Connections 2007
 
Talk 4.2: 1:30PM–2:45PM

Session Name: Signal Processing and Network Applications
Session Time: 1:30PM–2:45PM
Author Name: Delbert Dueck
Author Email: delbert@psi.toronto.edu
Talk Title: Affinity Propagation: Clustering by Passing Messages Between Data Points
Slides: 4-2.ppt
Abstract: Clustering data by identifying a subset of representative examples is important for processing sensory signals and detecting patterns in data. Such “exemplars” can be found by randomly choosing an initial subset of data points and then iteratively refining it, but this works well only if that initial choice is close to a good solution. In this talk, I will describe a new clustering method called “affinity propagation” that approximately considers all possible exemplar subsets, exchanging real-valued messages between data points until a high-quality solution gradually emerges. Affinity propagation has been used to cluster images of faces, detect genes in microarray data, identify cities efficiently accessed by airline travel, and summarize documents by clustering sentences. It has uniformly found clusters with much lower error than those found by other methods, and does so in less than one-hundredth the amount of time. Because of its simplicity, general applicability, and performance, I believe affinity propagation will prove to be of broad value in science and engineering.

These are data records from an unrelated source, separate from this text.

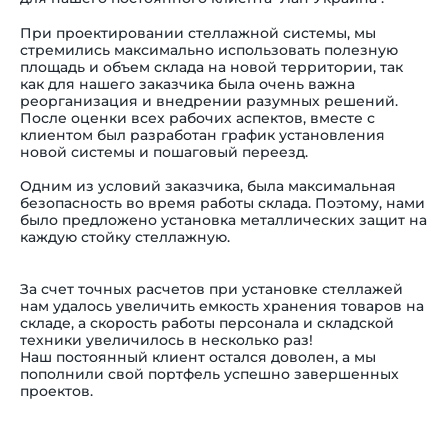
При проектировании стеллажной системы, мы
стремились максимально использовать полезную
площадь и объем склада на новой территории, так
как для нашего заказчика была очень важна
реорганизация и внедрении разумных решений.
После оценки всех рабочих аспектов, вместе с
клиентом был разработан график установления
новой системы и пошаговый переезд.
Одним из условий заказчика, была максимальная
безопасность во время работы склада. Поэтому, нами
было предложено установка металлических защит на
каждую стойку стеллажную.
За счет точных расчетов при установке стеллажей
нам удалось увеличить емкость хранения товаров на
складе, а скорость работы персонала и складской
техники увеличилось в несколько раз!
Наш постоянный клиент остался доволен, а мы
пополнили свой портфель успешно завершенных
проектов.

Research Group: Communications
Degree Program: Ph.D.
Author Bio: Delbert Dueck graduated with a B.Sc. in Computer Engineering from the University of Manitoba in 2002. He is presently working on a Ph.D. in Electrical Engineering at the University of Toronto in Brendan Frey's Probabilistic and Statistical Inference research lab. He was an intern with the Machine Learning and Applied Statistics group at Microsoft Research in Redmond, Washington for 2005 and 2006. Research interests include: machine learning and graphical models with applications in bioinformatics, communications, and computer vision.